Era madrugada de 28 de dezembro de 1993, uma segunda-feira. Um grupo de amigos retornava de uma festa no 'Pirata Bar', na Praia de Iracema, entre risos e recordações de uma amizade que se mantinha, apesar da distância física em que os envolvidos se viam durante a maior parte do ano.
>Família e amigos planejam ato em julgamento
Na volta para casa, o veículo, um Jeep, recebe uma 'fechada' de uma caminhonete importada.
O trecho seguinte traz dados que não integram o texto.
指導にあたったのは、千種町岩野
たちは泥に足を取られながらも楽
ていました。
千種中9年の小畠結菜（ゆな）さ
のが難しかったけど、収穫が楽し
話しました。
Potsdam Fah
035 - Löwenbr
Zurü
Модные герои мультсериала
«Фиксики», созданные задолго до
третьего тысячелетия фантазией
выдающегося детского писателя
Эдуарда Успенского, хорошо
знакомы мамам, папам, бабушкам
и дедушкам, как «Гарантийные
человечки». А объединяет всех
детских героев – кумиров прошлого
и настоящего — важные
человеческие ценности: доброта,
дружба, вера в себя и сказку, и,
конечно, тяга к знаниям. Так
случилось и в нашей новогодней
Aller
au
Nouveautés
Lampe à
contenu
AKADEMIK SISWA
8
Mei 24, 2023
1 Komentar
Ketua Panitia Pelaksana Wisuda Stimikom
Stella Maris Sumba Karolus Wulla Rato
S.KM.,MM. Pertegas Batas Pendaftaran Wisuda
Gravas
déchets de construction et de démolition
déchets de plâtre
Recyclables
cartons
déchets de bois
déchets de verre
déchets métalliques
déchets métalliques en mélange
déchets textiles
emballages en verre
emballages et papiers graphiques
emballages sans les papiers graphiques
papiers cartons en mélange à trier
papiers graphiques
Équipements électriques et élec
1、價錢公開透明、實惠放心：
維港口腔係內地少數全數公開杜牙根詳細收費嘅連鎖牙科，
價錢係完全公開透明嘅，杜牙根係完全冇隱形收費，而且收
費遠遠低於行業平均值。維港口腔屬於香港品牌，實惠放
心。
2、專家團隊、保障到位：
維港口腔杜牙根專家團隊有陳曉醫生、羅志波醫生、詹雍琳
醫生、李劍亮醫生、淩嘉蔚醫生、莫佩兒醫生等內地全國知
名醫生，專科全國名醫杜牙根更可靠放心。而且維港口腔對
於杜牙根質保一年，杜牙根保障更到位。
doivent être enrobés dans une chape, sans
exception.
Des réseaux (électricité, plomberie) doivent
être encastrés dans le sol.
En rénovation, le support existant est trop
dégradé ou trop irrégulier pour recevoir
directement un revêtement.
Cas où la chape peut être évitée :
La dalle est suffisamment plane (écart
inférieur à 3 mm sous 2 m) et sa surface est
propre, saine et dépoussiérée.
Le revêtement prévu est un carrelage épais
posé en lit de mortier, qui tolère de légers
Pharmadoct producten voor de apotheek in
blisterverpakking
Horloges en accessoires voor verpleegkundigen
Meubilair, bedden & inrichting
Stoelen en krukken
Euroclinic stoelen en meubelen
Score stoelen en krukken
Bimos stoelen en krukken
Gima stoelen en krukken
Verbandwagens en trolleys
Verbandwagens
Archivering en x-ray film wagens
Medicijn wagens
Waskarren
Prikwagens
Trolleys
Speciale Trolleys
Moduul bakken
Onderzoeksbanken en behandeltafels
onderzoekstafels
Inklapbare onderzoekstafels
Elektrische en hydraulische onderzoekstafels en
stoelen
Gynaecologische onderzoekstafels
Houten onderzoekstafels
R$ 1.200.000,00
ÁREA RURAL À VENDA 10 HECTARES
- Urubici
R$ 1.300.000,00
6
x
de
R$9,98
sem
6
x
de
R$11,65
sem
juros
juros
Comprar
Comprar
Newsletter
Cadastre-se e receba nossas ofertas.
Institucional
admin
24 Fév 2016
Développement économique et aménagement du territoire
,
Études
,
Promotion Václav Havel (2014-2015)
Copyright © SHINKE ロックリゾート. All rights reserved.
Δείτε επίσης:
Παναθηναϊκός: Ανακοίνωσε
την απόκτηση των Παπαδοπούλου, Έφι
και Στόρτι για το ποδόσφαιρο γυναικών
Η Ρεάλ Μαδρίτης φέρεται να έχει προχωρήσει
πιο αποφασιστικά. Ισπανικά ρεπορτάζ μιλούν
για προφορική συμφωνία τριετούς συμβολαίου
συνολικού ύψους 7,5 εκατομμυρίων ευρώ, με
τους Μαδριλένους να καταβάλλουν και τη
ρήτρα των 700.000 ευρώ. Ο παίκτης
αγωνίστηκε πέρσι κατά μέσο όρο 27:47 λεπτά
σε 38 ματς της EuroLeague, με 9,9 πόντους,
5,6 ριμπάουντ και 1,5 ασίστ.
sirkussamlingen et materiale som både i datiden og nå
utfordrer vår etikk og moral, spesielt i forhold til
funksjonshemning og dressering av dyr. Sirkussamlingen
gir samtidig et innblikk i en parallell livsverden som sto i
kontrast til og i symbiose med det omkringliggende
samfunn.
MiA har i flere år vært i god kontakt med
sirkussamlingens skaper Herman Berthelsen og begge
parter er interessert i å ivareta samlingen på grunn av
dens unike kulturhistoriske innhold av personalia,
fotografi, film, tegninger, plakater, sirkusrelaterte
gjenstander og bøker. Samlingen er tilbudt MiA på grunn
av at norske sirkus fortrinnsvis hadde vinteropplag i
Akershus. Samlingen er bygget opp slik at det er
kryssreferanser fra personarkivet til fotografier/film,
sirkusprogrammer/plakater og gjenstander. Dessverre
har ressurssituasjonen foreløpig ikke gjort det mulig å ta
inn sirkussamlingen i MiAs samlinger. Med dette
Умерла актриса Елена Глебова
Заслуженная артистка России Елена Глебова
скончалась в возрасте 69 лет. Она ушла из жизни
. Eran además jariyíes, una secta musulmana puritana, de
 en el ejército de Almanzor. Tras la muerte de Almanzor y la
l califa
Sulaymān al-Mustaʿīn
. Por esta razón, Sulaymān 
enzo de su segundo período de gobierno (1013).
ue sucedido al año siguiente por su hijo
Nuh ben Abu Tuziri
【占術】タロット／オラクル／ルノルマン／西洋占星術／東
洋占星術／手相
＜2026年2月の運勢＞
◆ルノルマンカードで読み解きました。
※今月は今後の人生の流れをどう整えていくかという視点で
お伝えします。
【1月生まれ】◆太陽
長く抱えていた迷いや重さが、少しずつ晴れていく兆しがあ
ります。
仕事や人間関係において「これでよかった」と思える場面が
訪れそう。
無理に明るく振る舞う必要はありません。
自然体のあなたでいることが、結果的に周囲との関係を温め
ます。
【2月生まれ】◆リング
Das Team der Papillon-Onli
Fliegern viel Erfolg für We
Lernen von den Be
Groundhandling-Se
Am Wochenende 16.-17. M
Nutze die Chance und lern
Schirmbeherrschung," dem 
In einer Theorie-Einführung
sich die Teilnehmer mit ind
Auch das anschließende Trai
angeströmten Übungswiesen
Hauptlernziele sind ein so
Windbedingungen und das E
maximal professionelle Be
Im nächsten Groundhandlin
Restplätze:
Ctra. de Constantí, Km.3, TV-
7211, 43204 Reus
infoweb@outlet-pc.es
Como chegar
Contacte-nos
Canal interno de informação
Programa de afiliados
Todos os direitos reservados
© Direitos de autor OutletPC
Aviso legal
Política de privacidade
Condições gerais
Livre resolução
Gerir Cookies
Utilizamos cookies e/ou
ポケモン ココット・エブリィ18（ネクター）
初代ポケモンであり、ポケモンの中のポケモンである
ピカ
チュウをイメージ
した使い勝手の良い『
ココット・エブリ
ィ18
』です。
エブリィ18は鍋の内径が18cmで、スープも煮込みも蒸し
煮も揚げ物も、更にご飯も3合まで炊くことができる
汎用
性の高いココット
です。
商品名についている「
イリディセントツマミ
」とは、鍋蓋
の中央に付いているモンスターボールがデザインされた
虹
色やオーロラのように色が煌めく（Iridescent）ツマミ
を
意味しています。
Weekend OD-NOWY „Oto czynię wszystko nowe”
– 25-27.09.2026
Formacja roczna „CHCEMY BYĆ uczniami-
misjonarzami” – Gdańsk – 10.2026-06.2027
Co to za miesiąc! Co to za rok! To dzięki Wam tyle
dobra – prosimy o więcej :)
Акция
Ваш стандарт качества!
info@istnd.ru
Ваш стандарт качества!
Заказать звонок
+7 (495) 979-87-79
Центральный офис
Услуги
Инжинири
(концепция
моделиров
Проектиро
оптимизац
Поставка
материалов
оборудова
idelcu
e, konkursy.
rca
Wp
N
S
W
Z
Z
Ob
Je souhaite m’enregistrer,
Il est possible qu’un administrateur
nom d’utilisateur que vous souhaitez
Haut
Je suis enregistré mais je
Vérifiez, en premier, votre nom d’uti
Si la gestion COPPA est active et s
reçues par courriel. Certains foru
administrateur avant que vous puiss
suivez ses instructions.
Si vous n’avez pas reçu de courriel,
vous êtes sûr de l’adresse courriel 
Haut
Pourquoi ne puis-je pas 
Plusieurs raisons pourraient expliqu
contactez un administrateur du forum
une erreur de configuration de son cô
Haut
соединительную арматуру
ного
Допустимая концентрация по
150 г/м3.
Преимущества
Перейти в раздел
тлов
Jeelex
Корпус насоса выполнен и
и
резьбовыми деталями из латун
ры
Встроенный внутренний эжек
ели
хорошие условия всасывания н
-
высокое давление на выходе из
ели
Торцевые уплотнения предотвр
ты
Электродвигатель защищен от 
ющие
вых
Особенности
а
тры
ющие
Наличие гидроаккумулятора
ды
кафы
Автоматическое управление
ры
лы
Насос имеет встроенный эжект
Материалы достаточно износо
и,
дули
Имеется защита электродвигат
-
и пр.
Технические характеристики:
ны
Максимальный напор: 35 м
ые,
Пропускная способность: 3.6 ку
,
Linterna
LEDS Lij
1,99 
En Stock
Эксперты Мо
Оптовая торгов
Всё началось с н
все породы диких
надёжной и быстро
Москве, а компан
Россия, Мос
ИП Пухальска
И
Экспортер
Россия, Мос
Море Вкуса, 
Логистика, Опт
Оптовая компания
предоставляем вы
O desfecho daquela noite de diversão seria uma tragédia que, 21 anos depois, retorna pela terceira vez aos tribunais.
Renata Maria Braga de Carvalho tinha 20 anos. Era bailarina e modelo. Cearense, mas morava no Rio de Janeiro onde fazia cursos para se especializar nas duas atividades. Havia deixado família e amigos para buscar um sonho, sozinha. Naqueles dias, estava em Fortaleza para aproveitar as férias e festas de fim de ano. Marcou aquela saída para rever os amigos, extirpar a saudade de quem só via quando estava de férias na Capital cearense.
Mas aquela foi a última vez que os amigos a viram com vida. Renata teve os sonhos de uma vida entregue à arte interrompidos por uma bala que lhe transpassou o olho esquerdo naquela fatídica madrugada.
O acusado do crime, Wladimir Lopes de Magalhães Porto, dirigia uma caminhonete. Trafegava pela Avenida Beira-Mar, na Praia de Iracema. Fechou o Jeep, onde estava o grupo de jovens. Retomou seu caminho.
Mas o Jeep o perseguiu. E Wladimir estava armado. Os dois veículos chegaram ao cruzamento da Avenida Beira-Mar com Avenida Barão de Studart.
Naquele reencontro, Wladimir sacou o revólver e atirou contra o Jeep. Acertou o olho esquerdo de Renata. A bailarina e atriz chegou a ser socorrida em um hospital particular, mas morreu.
O acusado fugiu. Houve perseguição policial, e ele foi detido em uma concessionária de veículos, no bairro Aldeota.
Wladimir vive em Brasília. Lá fez faculdade e construiu a vida, entre realizações e sonhos dentro das possibilidades que teve. E já enfrentou duas vezes o banco dos réus pelo crime.
Julgamentos
O réu foi julgado pela primeira vez no ano de 1997. Wladimir foi condenado. Era 18 de fevereiro e o então estudante universitário teve a sentença fixada em sete anos de prisão por homicídio simples.
A família de Renata recorreu da decisão judicial. Não ficou satisfeita com a pena imposta, que considerou branda demais para o crime que o réu cometera três anos antes.
A defesa de Wladimir também recorreu da decisão. Não concordou com a pena, por achar dura demais.
Entre idas e vindas na Justiça, o processo chegou ao Supremo Tribunal Federal (STF), em Brasília. E em 2004, o julgamento foi anulado pela Corte e o réu foi mandado a novo Júri.
Em 20 de junho de 2008 ocorreu o segundo julgamento. Naquela ocasião, o conselho de sentença do 5º Tribunal Popular do Júri de Fortaleza decidiu, por quatro votos a três, pela absolvição de Wladimir.
A tese posta pela defesa dizia que o réu teria praticado o crime em legítima defesa. Os jurados não acataram a legítima defesa própria, mas votaram pela legítima defesa putativa, isto é, quando o réu sentiu-se ameaçado por ter sido perseguido pelo outro motorista e ter dito que acreditava que seria morto. Por este motivo, segundo os advogados, Wladimir atirou primeiro.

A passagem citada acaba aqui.